6.20.2012

Disposable Music























A few years ago me and my younger sister were crashing on the couch of a Harvard Graduate student in Cambridge. Though he was a remarkably accommodating host, he didn't have much time to show us around this unfamiliar as most of his time was committed to research and writing papers. I remember reclining in his living room reading some Wilde stories I had found on his shelf and hearing a stream of shuffled indie pop/folk/etc flow out of his room where he hunched over his desk. It was delightful. I had recently discovered the sugary joys of the New Pornographers and Apples in Stereo, not to mention a still constant flow of deeply effecting bands like Someone Still Loves You Boris Yeltsin and The Shins, and found myself sitting there thinking, Damn, this stuff is amazing. There is so much wonderful indie pop in the world, I could just listen to it all the time, forget everything else. Look at how interesting and tuneful all of these sounds coming out of his stereo are. I listened closer. Occasionally I'd recognize something, So Says I and Young Folks, and more often I knew enough to place a band without having really listened to them before, Devotchka, Clap Your Hands Say Yeah, but most of the time they were the kind of unimportant but delightful bands that swarmed the scene at the time.

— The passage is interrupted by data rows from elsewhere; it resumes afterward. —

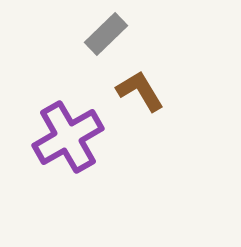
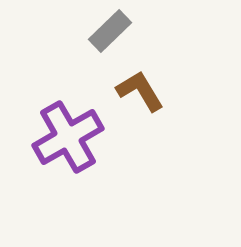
gray rectangle: moved 4 px right, 3 px up
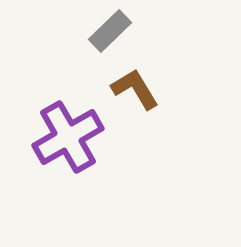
brown L-shape: moved 5 px left, 2 px up
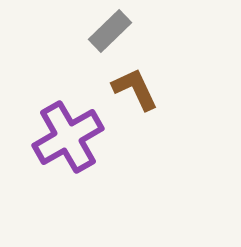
brown L-shape: rotated 6 degrees clockwise
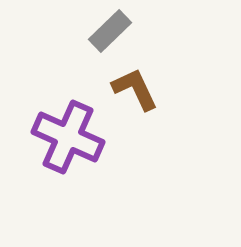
purple cross: rotated 36 degrees counterclockwise
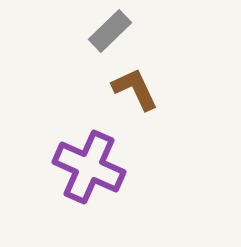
purple cross: moved 21 px right, 30 px down
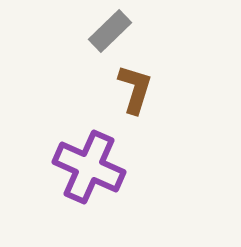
brown L-shape: rotated 42 degrees clockwise
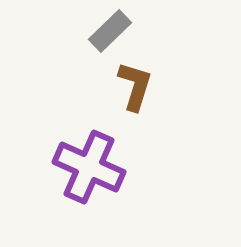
brown L-shape: moved 3 px up
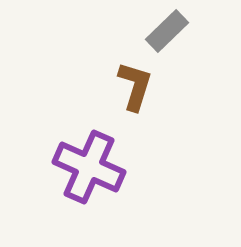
gray rectangle: moved 57 px right
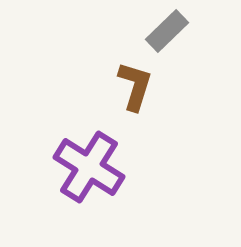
purple cross: rotated 8 degrees clockwise
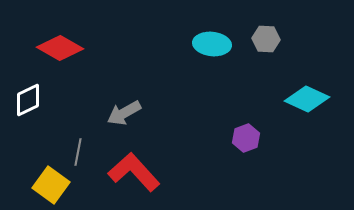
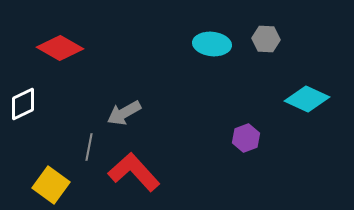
white diamond: moved 5 px left, 4 px down
gray line: moved 11 px right, 5 px up
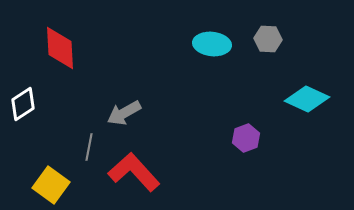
gray hexagon: moved 2 px right
red diamond: rotated 57 degrees clockwise
white diamond: rotated 8 degrees counterclockwise
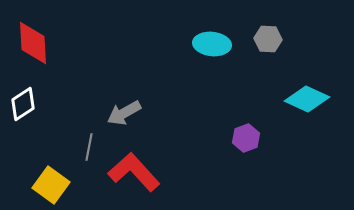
red diamond: moved 27 px left, 5 px up
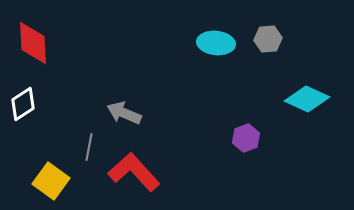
gray hexagon: rotated 8 degrees counterclockwise
cyan ellipse: moved 4 px right, 1 px up
gray arrow: rotated 52 degrees clockwise
yellow square: moved 4 px up
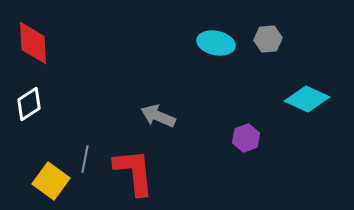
cyan ellipse: rotated 6 degrees clockwise
white diamond: moved 6 px right
gray arrow: moved 34 px right, 3 px down
gray line: moved 4 px left, 12 px down
red L-shape: rotated 36 degrees clockwise
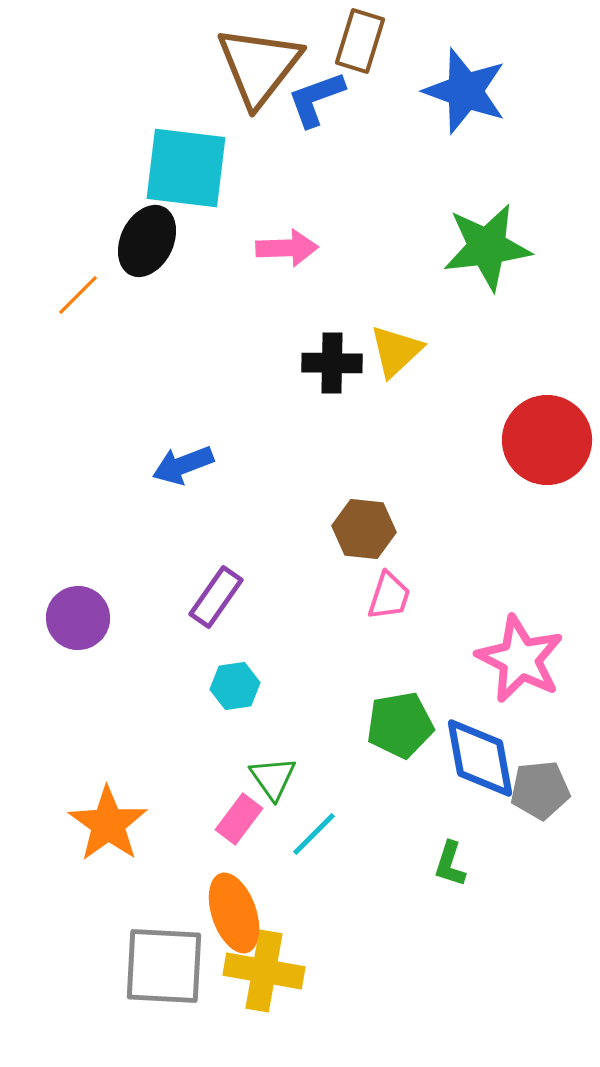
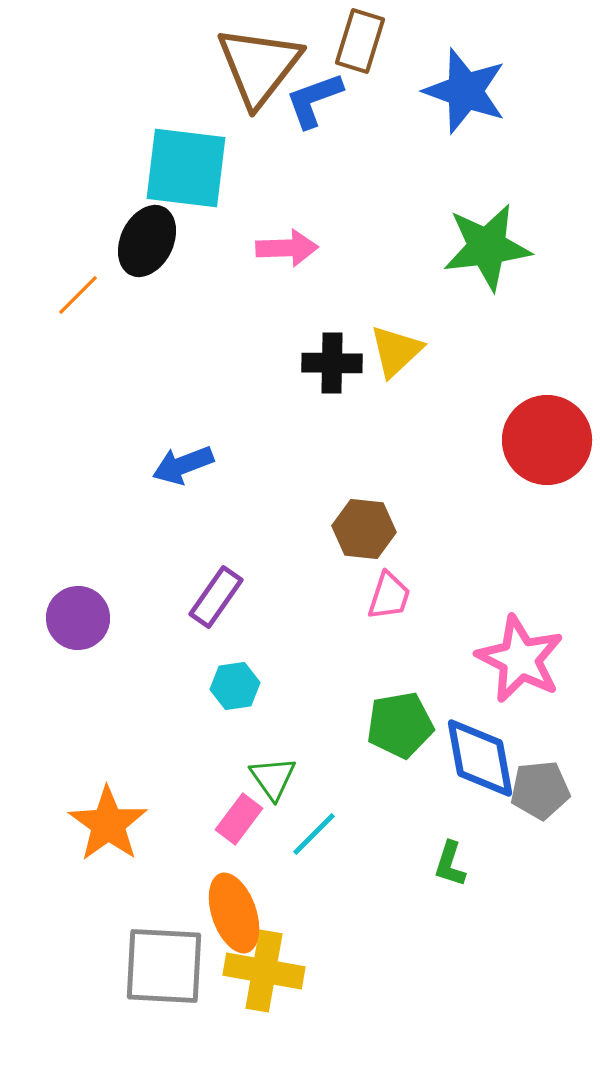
blue L-shape: moved 2 px left, 1 px down
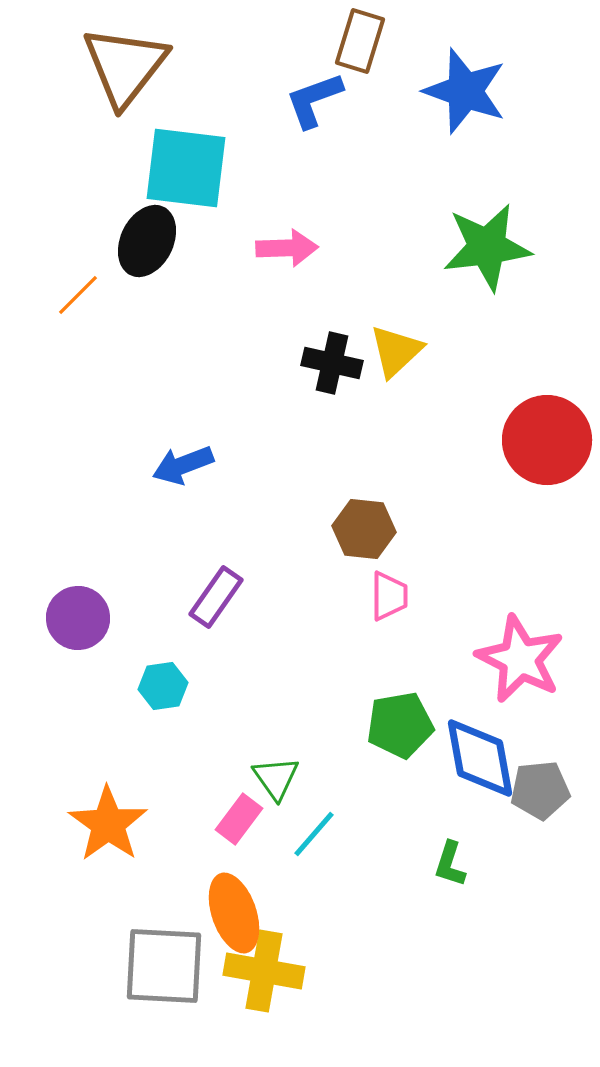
brown triangle: moved 134 px left
black cross: rotated 12 degrees clockwise
pink trapezoid: rotated 18 degrees counterclockwise
cyan hexagon: moved 72 px left
green triangle: moved 3 px right
cyan line: rotated 4 degrees counterclockwise
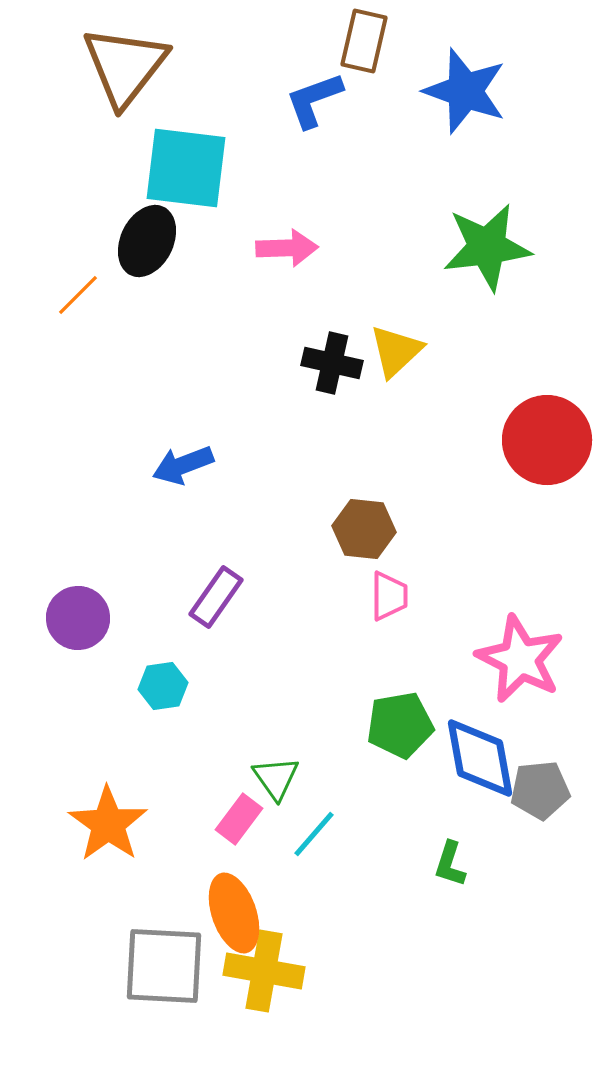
brown rectangle: moved 4 px right; rotated 4 degrees counterclockwise
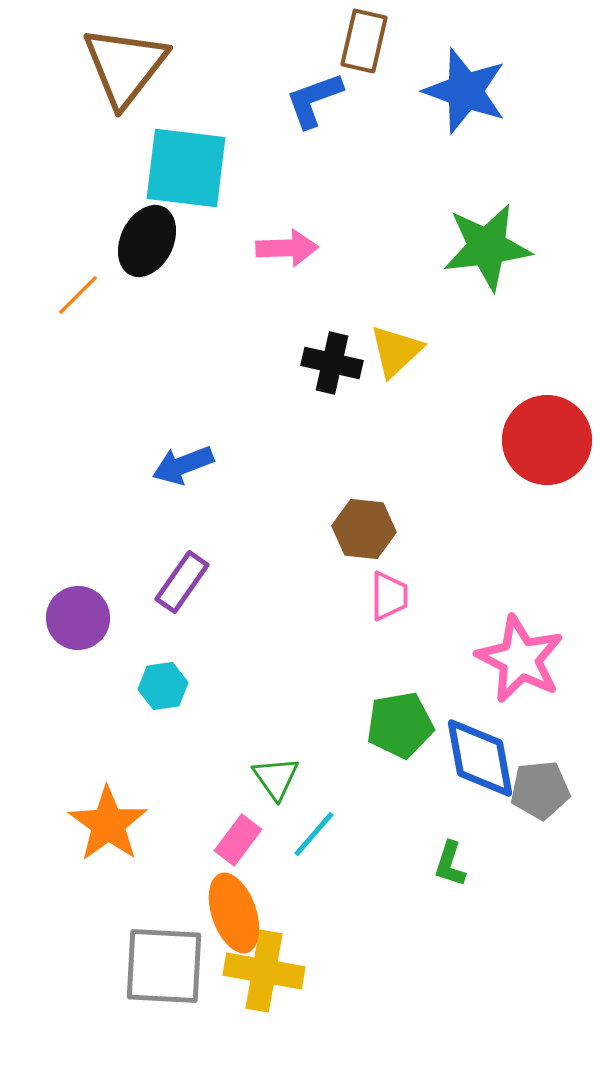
purple rectangle: moved 34 px left, 15 px up
pink rectangle: moved 1 px left, 21 px down
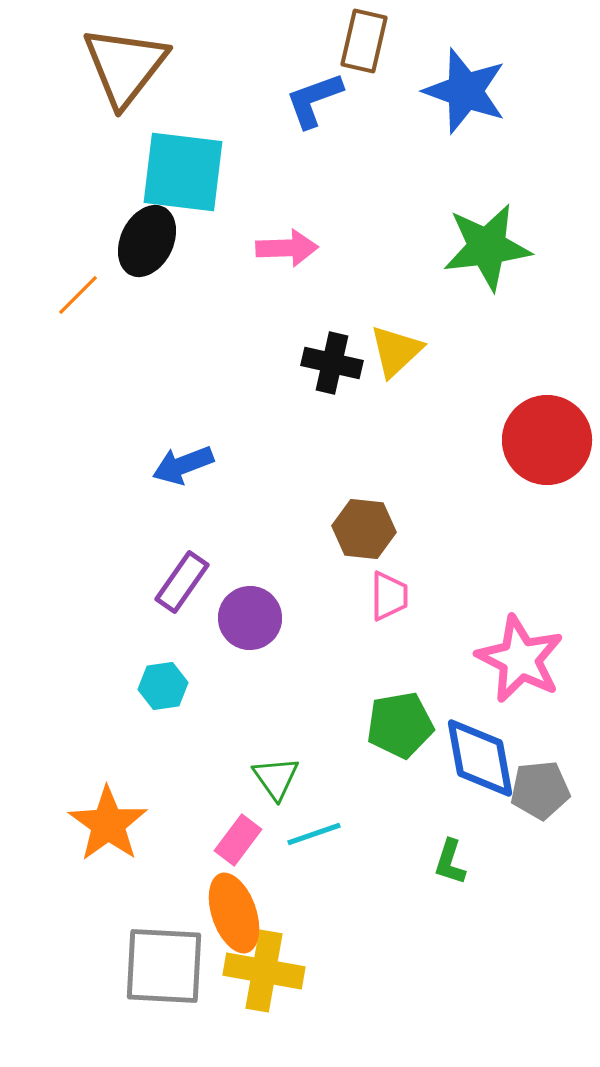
cyan square: moved 3 px left, 4 px down
purple circle: moved 172 px right
cyan line: rotated 30 degrees clockwise
green L-shape: moved 2 px up
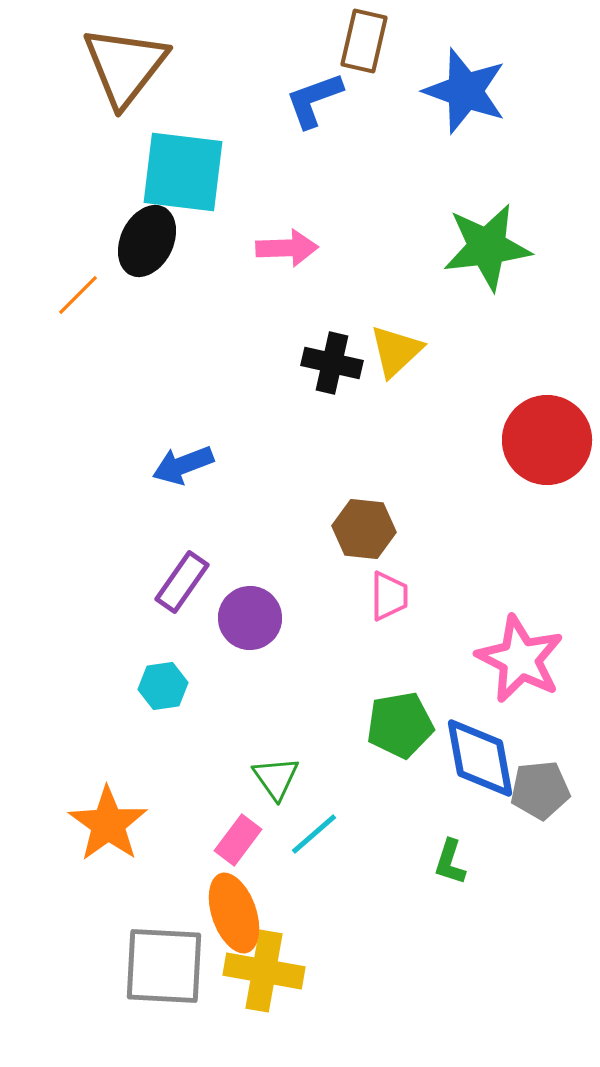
cyan line: rotated 22 degrees counterclockwise
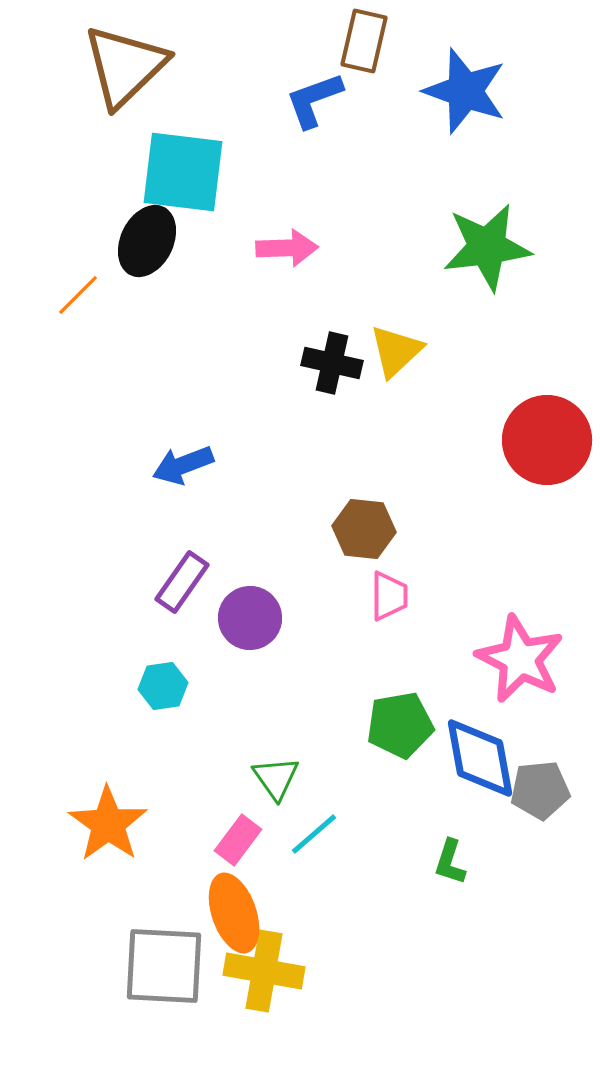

And through this closer listening I realized that most of the music coming out of his speakers was not that good. Most of it was derivative and catchy in an uninteresting way. Each song would use an instrument in a way I hadn't previously heard, sure, but had none of the power and depth of the great songs of the genre. There would be no, say, "Seeing Other People" or "I Woke Up Today". These songs were great, and the mix was superb, but they were disposable.

One blizzard and three days later I get back to New York and sit down to make a tape of indie pop songs that would be as amazing to listen too as the MA student's, but with only incredible songs. Only songs with the catchiness and the orchestrative playfulness but also containing incredible depth and power. Only the "I Am Warm + Powerful"s and "Death By Misadventure"s of the world. And I realized that I couldn't do it.  All told I had maybe ten or fifteen albums of indie pop that I loved wholeheartedly and to make this flow of music I would need so much more than that. And that perhaps the brilliance of the Cambridge mix outshone the dullness of each of its tracks individually. It created an emotion and continuity that couldn't be gained by a list of unique and striking songs. Perhaps the whole was greater than its parts.

This was the first time I ever understood the benefit of disposable music, worth in a scene that goes beyond worth in individual bands. This is perhaps a particularly internet age phenomena as previously mixes took hours to make, not to mention the expense of buying so many records in order to create this wash of music. Now with internet streaming and shuffle it's a natural way of hearing this. And it opens up worlds.

The ambient music scene is buzzing (/pun) like it never has previously, if there even ever was an ambient scene before. And though I doubt I could point you to many individuals that have blown my mind (besides, perhaps, Sean McCann and Noveller ) a quick stroll though bandcamp or youtube will show you few stand outs but and incredible wave of music that could bring wonder and definition to every summer afternoon. The same holds uniquely true for the worlds of dubbed out bass music and instrumental hip hop beats and free mix tapes, and certainly of the streams of violent garage bands and surf rockers and synth-pop textureists swarming the Brooklyn scene today.

It goes almost exactly against the Post-Punk ideal of forward forward forward and, at the end of the day, you probably won't be finding things that change your life. But with everything going on in the United States underground music oceans these days I've found brilliance in the whole what I couldn't find in its parts.